Le critique

Zola a fait beaucoup de critique, critique dramatique et critique littéraire. Ce passage nous a paru particulièrement intéressant.

L'art d'écrire

En lisant les écrivains des siècles passés, on s'aperçoit vite qu'il faut faire deux parts dans leurs oeuvres : une partie qui est restée humaine, éternelle, et l'autre partie qui a vieilli. Cette partie qui a vieilli est précicément la jargon littéraire de l'époque, un jargon sentimental, amoureux ou simplement poétique. Voyez les dialogues d'amour dans Molière, Corneille et Racine ; toutes les belles choses qui se disent là-dedans nous paraissent prodigieusement froides et prétentieuses ; autrefois, pourtant, elle ravissaient les spectateurs, elles devaient avoir sur le public un effet certain, pour que nous les retrouvions identiques dans toutes les oeuvres du temps. Au dix-huitième siècle, la mode change, on aime la nature et la vertu ; mais, mon Dieu ! quel pathos ! Je déclare qu'il ne m'a jamais été possible de lire, sans bâiller, la Nouvelle Héloïse. Le style en est devenu insupportable, ce style qui a fait verser tant de larmes et battre tant de coeurs.
Voilà, certes, qui doit nous donner à réfléchir. Il y a donc un jargon particulier dans chaque période littéraire, que la mode adopte, qui séduit tout le monde, qui se démode et qui, après avoir fait la fortune des livres, les condamne justement à l'oubli. Alors, nous devons avoir notre jargon, nous autres aussi.
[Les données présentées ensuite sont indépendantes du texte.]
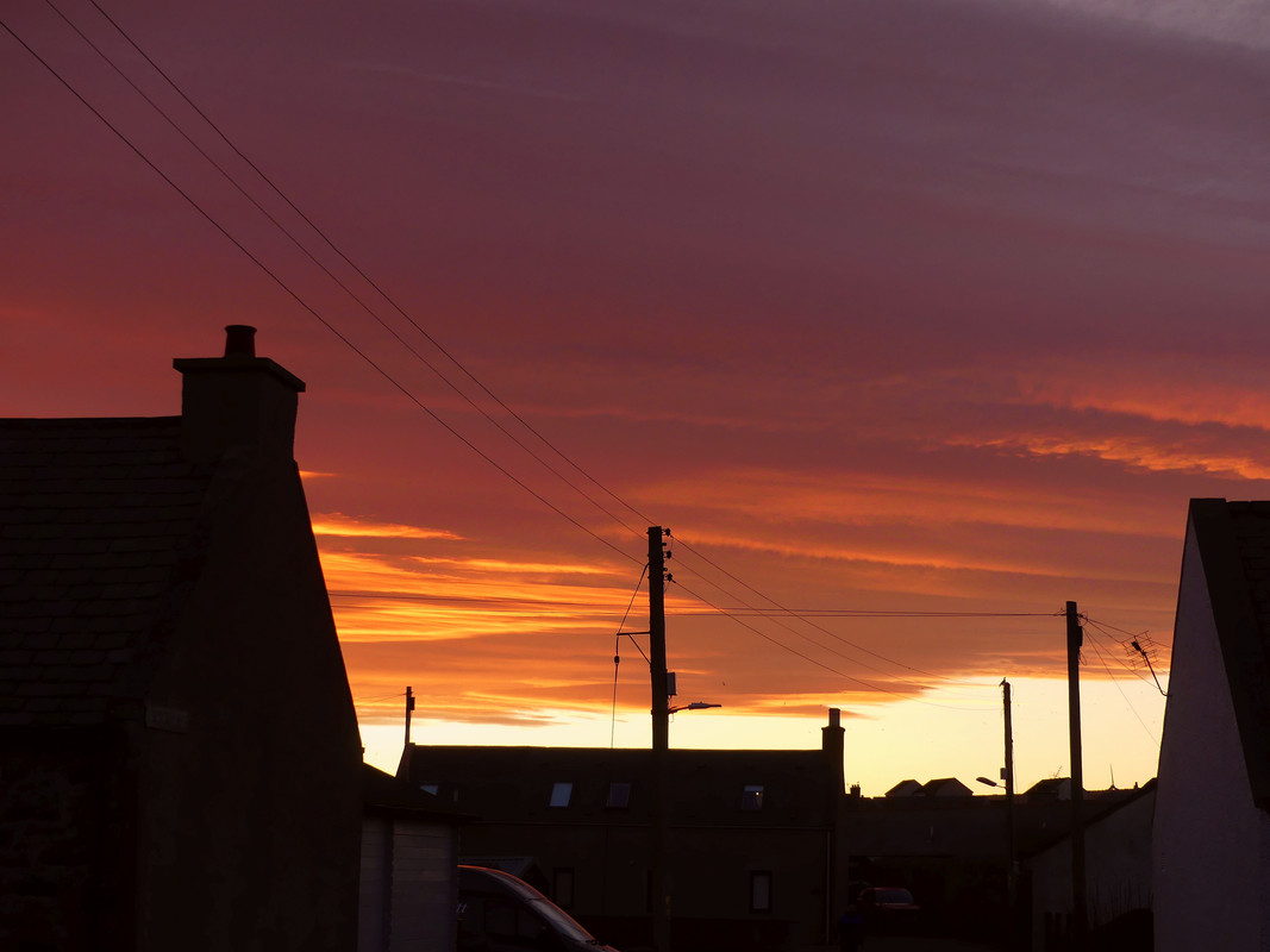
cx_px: 635
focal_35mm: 70
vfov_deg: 21.0
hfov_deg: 27.8
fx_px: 2568
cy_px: 476
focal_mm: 12.5
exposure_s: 1/100
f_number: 2.8
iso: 100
Le malheur est que, si nous voyons nettement celui des époques disparues, nous ne sommes nullement blessés par le nôtre ; au contraire, il doit être notre vice, notre jouissance littéraire, la perversion du goût qui nous chatouille le plus. Souvent, j'ai pensé à ces choses, et j'ai été pris d'un petit frisson, en songeant que certaines phrases, qui me plaisent tant à écrire aujourd'hui, feront certainement sourire dans cent ans.

Le pis est que ma conviction a fini par être que le jargon de notre époque, cette partie du style purement de mode et qui doit vieillir, restera comme un des plus monstrueux jargons de la langue française. Et cela peut se prédire d'une façon presque mathématique. Ce qui vieillit surtout, c'est l'image. Dans sa nouveauté, l'image séduit. Puis, quand elle a été employée par deux ou trois générations, elle devient un lieu commun, elle est une guenille, elle est une honte. Voyez Voltaire, avec sa langue sèche, sa phrase nerveuse, sans adjectifs, qui raconte et qui ne peint pas : il demeure éternellement jeune. Voyez Rousseau, qui est notre père, voyez-le avec ses images, sa rhétorique passionnée : il a des pages bien insupportables. Nous voilà donc bien lotis, nous autres qui avons renchéri sur Rousseau et qui doublons la littérature de tous les arts, peignant, taillant les phrases comme des marbres, exigeant des mots le parfum des choses. Tout cela nous prend aux nerfs, nous trouvons tout cela exquis, c'est parfait. Seulement, que diront nos petits-neveux ? Leur façon de sentir aura changé, et je suis convaincu qu'ils resteront stupéfaits, en face de certaines de nos oeuvres. Presque tout y aura vieilli. Je ne veux nommer personne. Mais je me suis souvent inquiété de savoir ceux d'entre nous pour lesquels la postérité se montrera sévère, et je crois que les plus grands seront frappés à la tête.
Trop de jargon, et un jargon d'autant plus fâcheux qu'il est d'une rare perfection de forme : voilà mon opinion sur notre époque littéraire. Ce n'est pas lorsqu'il est en beau style qu'un livre vit ; c'est lorsqu'il est humain, et d'une forme simple et précise dont les lecteurs de toutes les époques peuvent s'accommoder. Il faudrait nous débarrasser de nos procédés, ne pas croire surtout qu'on forcera l'immortalité parce qu'on aura évité les répétitions de mots ou compté les virgules dans une page. Je confesse, d'ailleurs, volontiers qu'il n'est pas commode d'échapper à son temps et qu'il est assez difficile de dire sans crainte de se tromper : "Ceci vieillira, ceci ne vieillira pas." Mais je peux toujours dire quel est, pour moi, le bon écrivain. Une langue est une logique. On écrit bien, lorsqu'on exprime une idée ou une sensation par le mot juste. Tout le reste n'est que pompons et falbalas. Avoir l'impression forte de ce dont on parle, et rendre cette impression avec la plus grande intensité et la plus grande simplicité : c'est l'art d'écrire tout entier.